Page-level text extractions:
-.-.-

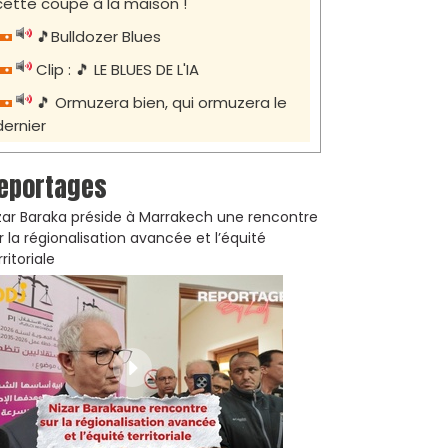
cette coupe à la maison !
🎵Bulldozer Blues
Clip : 🎵 LE BLUES DE L'IA
🎵 Ormuzera bien, qui ormuzera le
dernier
eportages
zar Baraka préside à Marrakech une rencontre
r la régionalisation avancée et l’équité
rritoriale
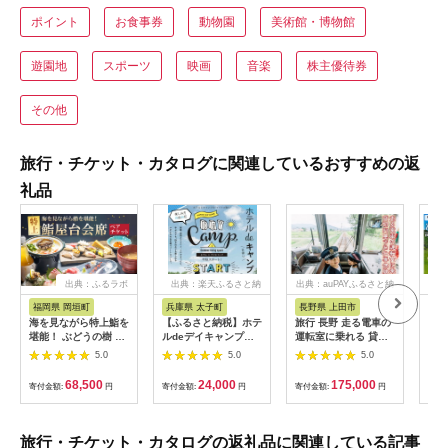
ポイント
お食事券
動物園
美術館・博物館
遊園地
スポーツ
映画
音楽
株主優待券
その他
旅行・チケット・カタログに関連しているおすすめの返
礼品
出典：ふるラボ
出典：楽天ふるさと納
出典：auPAYふるさと納
出
税
税
福岡県 岡垣町
兵庫県 太子町
長野県 上田市
岐
海を見ながら特上鮨を
【ふるさと納税】ホテ
旅行 長野 走る電車の
富士
堪能！ ぶどうの樹 鮨
ルdeデイキャンプ体
運転室に乗れる 貸切
ラブ
屋台ペア お食事券 海
験チケット
列車でお仕事体験 体
円分
5.0
5.0
5.0
鮮 海 屋台 食事 ペア
【1364991】
験 チケット 電車 鉄道
福岡県 岡垣町
列車 サービス 子供 子
68,500
24,000
175,000
寄付金額:
円
寄付金額:
円
寄付金額:
円
寄付
ども こども 家族 長野
県
旅行・チケット・カタログの返礼品に関連している記事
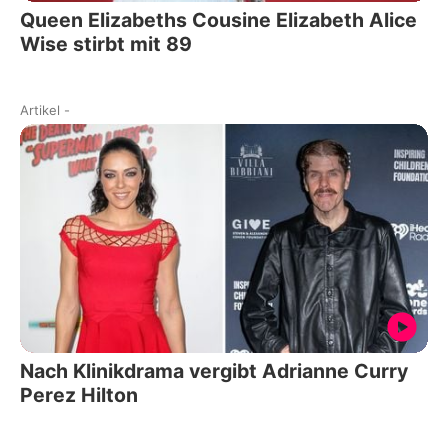
Queen Elizabeths Cousine Elizabeth Alice
Wise stirbt mit 89
Artikel
-
Nach Klinikdrama vergibt Adrianne Curry
Perez Hilton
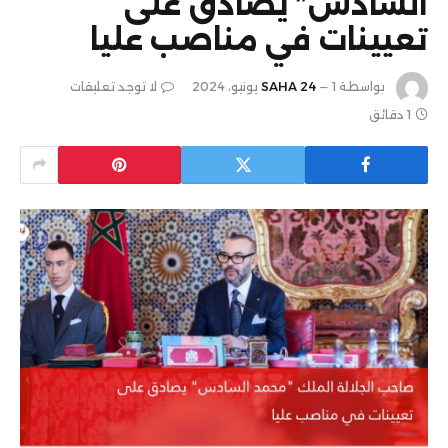
السادس” يصادق على
تعيينات في مناصب عليا
بواسطة
1 يونيو، 2024
SAHA 24
لا توجد تعليقات
1 دقائق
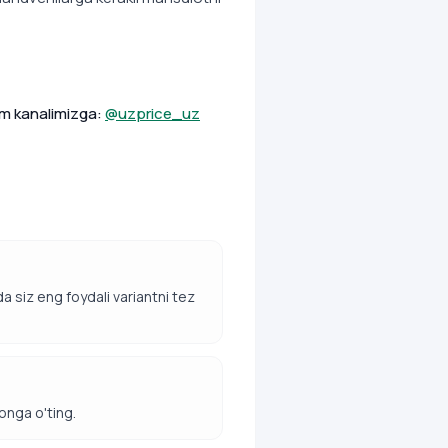
am kanalimizga:
@uzprice_uz
da siz eng foydali variantni tez
konga o'ting.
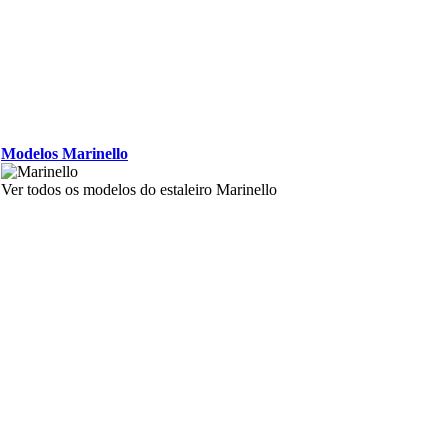
Modelos Marinello
Ver todos os modelos do estaleiro Marinello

-.-.-

• AIM OF THE TASK:
The answer must be a word-for-word copy of all the entries, containing no pictures.

• FINISHED TASK:
cette coupe à la maison !
🎵Bulldozer Blues
Clip : 🎵 LE BLUES DE L'IA
🎵 Ormuzera bien, qui ormuzera le
dernier
eportages
zar Baraka préside à Marrakech une rencontre
r la régionalisation avancée et l’équité
rritoriale
ポイント
お食事券
動物園
美術館・博物館
遊園地
スポーツ
映画
音楽
株主優待券
その他
旅行・チケット・カタログに関連しているおすすめの返
礼品
出典：ふるラボ
出典：楽天ふるさと納
出典：auPAYふるさと納
出
税
税
福岡県 岡垣町
兵庫県 太子町
長野県 上田市
岐
海を見ながら特上鮨を
【ふるさと納税】ホテ
旅行 長野 走る電車の
富士
堪能！ ぶどうの樹 鮨
ルdeデイキャンプ体
運転室に乗れる 貸切
ラブ
屋台ペア お食事券 海
験チケット
列車でお仕事体験 体
円分
5.0
5.0
5.0
鮮 海 屋台 食事 ペア
【1364991】
験 チケット 電車 鉄道
福岡県 岡垣町
列車 サービス 子供 子
68,500
24,000
175,000
寄付金額:
円
寄付金額:
円
寄付金額:
円
寄付
ども こども 家族 長野
県
旅行・チケット・カタログの返礼品に関連している記事
Queen Elizabeths Cousine Elizabeth Alice
Wise stirbt mit 89
Artikel
-
Nach Klinikdrama vergibt Adrianne Curry
Perez Hilton
السادس” يصادق على
تعيينات في مناصب عليا
بواسطة
1 يونيو، 2024
SAHA 24
لا توجد تعليقات
1 دقائق
am kanalimizga:
@uzprice_uz
da siz eng foydali variantni tez
konga o'ting.
Modelos Marinello
Ver todos os modelos do estaleiro Marinello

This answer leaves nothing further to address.